> DIRECTIONS FOR THIS TASK
Write out the rows from the start of the rows up to and including the line with "25: (443, 470)", with no changes.

---------- EXERCISE INPUT ----------

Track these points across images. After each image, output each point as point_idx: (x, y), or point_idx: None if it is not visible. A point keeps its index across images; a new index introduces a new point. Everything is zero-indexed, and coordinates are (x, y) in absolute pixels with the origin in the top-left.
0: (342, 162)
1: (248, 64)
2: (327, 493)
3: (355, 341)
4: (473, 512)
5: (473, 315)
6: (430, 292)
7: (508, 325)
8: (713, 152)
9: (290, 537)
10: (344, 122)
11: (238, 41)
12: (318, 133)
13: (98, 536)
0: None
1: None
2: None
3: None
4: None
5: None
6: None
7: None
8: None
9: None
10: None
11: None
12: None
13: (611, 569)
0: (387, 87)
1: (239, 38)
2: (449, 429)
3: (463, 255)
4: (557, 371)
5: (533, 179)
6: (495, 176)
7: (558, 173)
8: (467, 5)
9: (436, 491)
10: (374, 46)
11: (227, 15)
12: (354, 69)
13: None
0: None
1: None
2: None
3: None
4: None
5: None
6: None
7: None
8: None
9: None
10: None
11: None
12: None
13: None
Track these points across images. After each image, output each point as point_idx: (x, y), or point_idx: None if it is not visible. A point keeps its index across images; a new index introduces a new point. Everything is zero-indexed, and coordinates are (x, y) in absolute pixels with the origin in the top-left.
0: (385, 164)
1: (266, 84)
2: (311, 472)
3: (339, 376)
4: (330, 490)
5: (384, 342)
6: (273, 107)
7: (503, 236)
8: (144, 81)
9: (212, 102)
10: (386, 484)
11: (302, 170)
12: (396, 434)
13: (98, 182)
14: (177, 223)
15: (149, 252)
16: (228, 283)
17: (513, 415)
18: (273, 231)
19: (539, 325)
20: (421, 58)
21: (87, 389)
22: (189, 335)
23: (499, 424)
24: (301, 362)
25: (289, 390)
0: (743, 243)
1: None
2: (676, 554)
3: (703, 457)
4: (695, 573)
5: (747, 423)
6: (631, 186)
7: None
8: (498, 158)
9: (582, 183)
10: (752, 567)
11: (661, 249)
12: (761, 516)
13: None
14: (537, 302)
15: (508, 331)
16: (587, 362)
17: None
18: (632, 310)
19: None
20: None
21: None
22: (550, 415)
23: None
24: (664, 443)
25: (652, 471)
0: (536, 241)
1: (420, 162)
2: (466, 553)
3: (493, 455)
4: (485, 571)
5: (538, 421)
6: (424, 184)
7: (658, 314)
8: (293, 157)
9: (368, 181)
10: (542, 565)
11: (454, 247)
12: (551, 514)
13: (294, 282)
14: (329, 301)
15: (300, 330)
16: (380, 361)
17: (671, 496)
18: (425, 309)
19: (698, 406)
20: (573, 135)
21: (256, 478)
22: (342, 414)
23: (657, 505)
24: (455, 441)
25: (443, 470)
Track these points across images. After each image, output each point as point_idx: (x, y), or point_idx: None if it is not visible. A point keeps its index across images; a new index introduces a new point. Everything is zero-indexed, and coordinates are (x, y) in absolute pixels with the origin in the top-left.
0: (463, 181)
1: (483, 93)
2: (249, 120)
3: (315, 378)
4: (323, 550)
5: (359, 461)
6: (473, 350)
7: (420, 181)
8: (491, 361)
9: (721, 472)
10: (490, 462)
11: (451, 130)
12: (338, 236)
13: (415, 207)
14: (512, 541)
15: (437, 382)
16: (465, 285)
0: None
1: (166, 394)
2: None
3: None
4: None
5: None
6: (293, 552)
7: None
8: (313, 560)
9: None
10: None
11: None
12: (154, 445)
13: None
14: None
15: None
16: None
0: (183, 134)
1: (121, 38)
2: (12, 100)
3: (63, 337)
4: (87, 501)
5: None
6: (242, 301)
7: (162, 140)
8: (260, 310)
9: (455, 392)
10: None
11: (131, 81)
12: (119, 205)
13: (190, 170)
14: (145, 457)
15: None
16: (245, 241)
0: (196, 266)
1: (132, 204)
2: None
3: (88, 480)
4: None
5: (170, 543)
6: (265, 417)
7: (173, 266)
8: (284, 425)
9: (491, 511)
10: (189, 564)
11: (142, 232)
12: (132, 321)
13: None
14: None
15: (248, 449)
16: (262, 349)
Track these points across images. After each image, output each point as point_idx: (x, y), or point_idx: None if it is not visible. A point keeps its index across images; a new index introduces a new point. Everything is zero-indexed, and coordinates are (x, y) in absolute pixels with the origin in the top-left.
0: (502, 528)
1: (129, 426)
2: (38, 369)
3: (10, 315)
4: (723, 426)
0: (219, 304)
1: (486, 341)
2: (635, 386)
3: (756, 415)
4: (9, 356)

----------

> RESPONSE BELOW
Track these points across images. After each image, output each point as point_idx: (x, y), or point_idx: None if it is not visible. A point keeps its index across images; a new index introduces a new point. Everything is zero-indexed, and coordinates are (x, y) in absolute pixels with the origin in the top-left.
0: (342, 162)
1: (248, 64)
2: (327, 493)
3: (355, 341)
4: (473, 512)
5: (473, 315)
6: (430, 292)
7: (508, 325)
8: (713, 152)
9: (290, 537)
10: (344, 122)
11: (238, 41)
12: (318, 133)
13: (98, 536)
0: None
1: None
2: None
3: None
4: None
5: None
6: None
7: None
8: None
9: None
10: None
11: None
12: None
13: (611, 569)
0: (387, 87)
1: (239, 38)
2: (449, 429)
3: (463, 255)
4: (557, 371)
5: (533, 179)
6: (495, 176)
7: (558, 173)
8: (467, 5)
9: (436, 491)
10: (374, 46)
11: (227, 15)
12: (354, 69)
13: None
0: None
1: None
2: None
3: None
4: None
5: None
6: None
7: None
8: None
9: None
10: None
11: None
12: None
13: None
Track these points across images. After each image, output each point as point_idx: (x, y), or point_idx: None if it is not visible. A point keeps its index across images; a new index introduces a new point. Everything is zero-indexed, and coordinates are (x, y) in absolute pixels with the origin in the top-left.
0: (385, 164)
1: (266, 84)
2: (311, 472)
3: (339, 376)
4: (330, 490)
5: (384, 342)
6: (273, 107)
7: (503, 236)
8: (144, 81)
9: (212, 102)
10: (386, 484)
11: (302, 170)
12: (396, 434)
13: (98, 182)
14: (177, 223)
15: (149, 252)
16: (228, 283)
17: (513, 415)
18: (273, 231)
19: (539, 325)
20: (421, 58)
21: (87, 389)
22: (189, 335)
23: (499, 424)
24: (301, 362)
25: (289, 390)
0: (743, 243)
1: None
2: (676, 554)
3: (703, 457)
4: (695, 573)
5: (747, 423)
6: (631, 186)
7: None
8: (498, 158)
9: (582, 183)
10: (752, 567)
11: (661, 249)
12: (761, 516)
13: None
14: (537, 302)
15: (508, 331)
16: (587, 362)
17: None
18: (632, 310)
19: None
20: None
21: None
22: (550, 415)
23: None
24: (664, 443)
25: (652, 471)
0: (536, 241)
1: (420, 162)
2: (466, 553)
3: (493, 455)
4: (485, 571)
5: (538, 421)
6: (424, 184)
7: (658, 314)
8: (293, 157)
9: (368, 181)
10: (542, 565)
11: (454, 247)
12: (551, 514)
13: (294, 282)
14: (329, 301)
15: (300, 330)
16: (380, 361)
17: (671, 496)
18: (425, 309)
19: (698, 406)
20: (573, 135)
21: (256, 478)
22: (342, 414)
23: (657, 505)
24: (455, 441)
25: (443, 470)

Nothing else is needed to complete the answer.